Selon le quotidien, Martin Fayulu, candidat de l’opposition, s’est immédiatement déclaré président et a estimé que la décision de la cour était «un coup d’État» tout en appelant à «des manifestations pacifiques».

Le tribunal a rejeté deux recours de Fayulu et d'un autre candidat, affirmant que la commission électorale avait publié des résultats frauduleux et interdit illégalement à plus d'un million d'électeurs de voter dans des régions frappées par le virus Ebola et les conflits ethniques, indique The Post. Selon les résultats officiels, Fayulu a été battu par Tshisekedi par moins de voix que celles de ceux qui avaient été privés de vote, ce qui a affecté les zones susceptibles de soutenir Fayulu, souligne l’article.

Tshisekedi, 56 ans, doit prêter serment demain succèdent ainsi à Joseph Kabila, président depuis 18 ans, après avoir hérité le pouvoir de son père Laurent Kabila, assassiné en 2001, rappelle le Washington Post qui ajoute que Tshisekedi « est un novice en politique qui a passé la majeure partie de sa vie dans l’ombre de son père, Etienne Tshisekedi, fondateur de l'Union pour le progrès démocratique et social du Congo, décédé début 2017 ».

Le président élu Félix Tshisekdi Le président élu Félix Tshisekdi
Des messages de félicitations ont été envoyées à Tshisekedi par des dirigeants africains, dont Cyril Ramaphosa, d’Afrique du Sud, et Uhuru Kenyatta, du Kenya.

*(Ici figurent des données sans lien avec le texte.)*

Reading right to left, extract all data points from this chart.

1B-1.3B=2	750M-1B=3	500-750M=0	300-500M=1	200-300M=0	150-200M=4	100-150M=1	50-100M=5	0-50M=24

Par contre, l'Union africaine, qui avait exprimé de "sérieux doutes" sur la sincérité du vote et prévoyait d'envoyer une délégation de dirigeants lundi, a annulé sa mission, relève le quotidien américain.

Selon le Washington post toujours, les puissances régionales craignent que les troubles provoqués par des élections contestées (violences et déplacements de populations, notamment) ne dépassent les frontières du Congo. Au moins 34 personnes ont été tuées depuis la publication des résultats provisoires du 10 janvier, ont annoncé les Nations Unies.

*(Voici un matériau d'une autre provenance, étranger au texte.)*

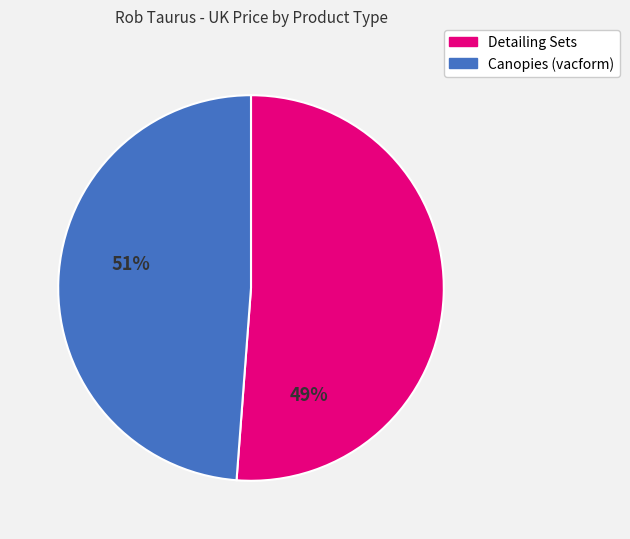

Is there a majority slice in this chart?

Yes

L’aval de la décision du tribunal par les courtiers en énergie régionaux garantit quasiment la victoire de Tshisekedi, et jusqu’à présent, il semble que les partisans de Fayulu n’aient pas envahi les rues du Congo. L’installation de Tshisekedi sera certainement une occasion de fête, mais s’il n’est pas en mesure de prouver son indépendance par rapport à Kabila, il risque de commencer à ressentir des réactions négatives au sein de son parti, avertit le Washington Post. ce qui va être difficile.

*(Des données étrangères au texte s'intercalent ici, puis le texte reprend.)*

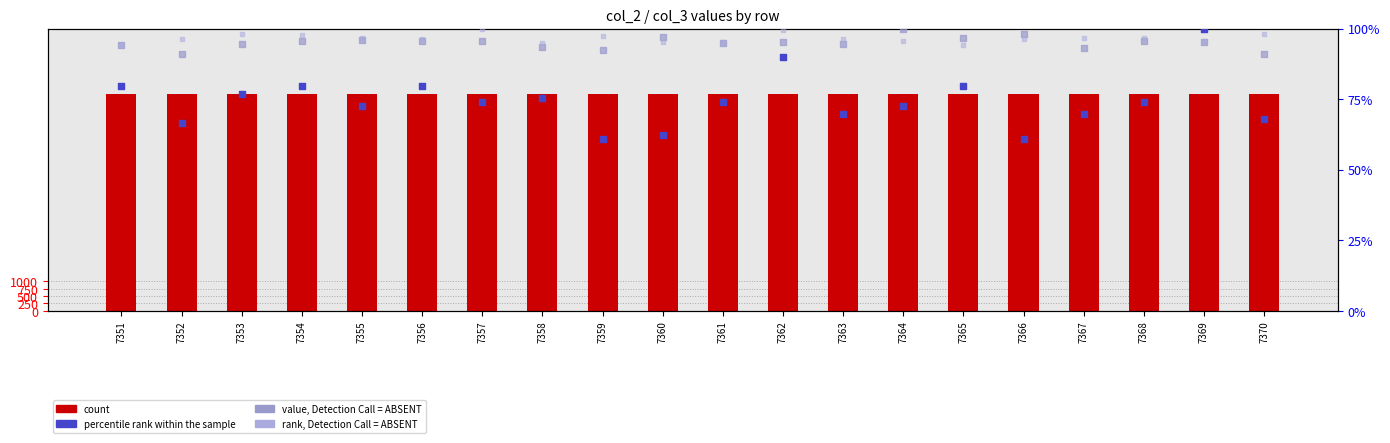

Which series has the largest total across all categories?

count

Selon les résultats officiels, le parti de Kabila a remporté la majorité absolue au Parlement, évoquant la possibilité que Tshisekedi soit paralysé lors de la mise en oeuvre de réformes majeures ou que Kabila et ses conseillers soient tenus pour responsables de la corruption présumée découlant du vaste et lucratif secteur minier du Congo, analyse le WP.

Les partis de Tshisekedi et de Kabila ont rejeté les résultats communiqués par la plus grande mission d’observation électorale, celle de la Cenco (conférence épiscopale nationale du Congo), qui donnait Fayulu gagnant avec environ 60% du total des voix.

Dans un message au Washington Post, Martin Fayulu a déclaré que c'était un "secret de polichinelle" que Tshisekedi et Kabila aient conclu un "arrangement " pour partager le pouvoir, une allégation que ces derniers nient. Néanmoins, le silence de Tshisekedi et la quantité de preuves d’irrégularités dans les élections laissent planer quelques doutes, alimentés par le fait que son co-listier Vital Kamerhe, était autrefois le responsable de la campagne de Kabila. Par ailleurs, dans une interview accordée à The Post en décembre, Kabila n’a pas exclu sa candidature à la présidence de 2023.

La logique d'un accord de partage du pouvoir repose sur l'hypothèse que Tshisekedi serait moins menaçant pour Kabila en tant que président que Fayulu, un ancien dirigeant d'Exxon qui a fermement promis de lutter contre la corruption, estime The Post.

Le Club est l'espace de libre expression des abonnés de Mediapart. Ses contenus n'engagent pas la rédaction.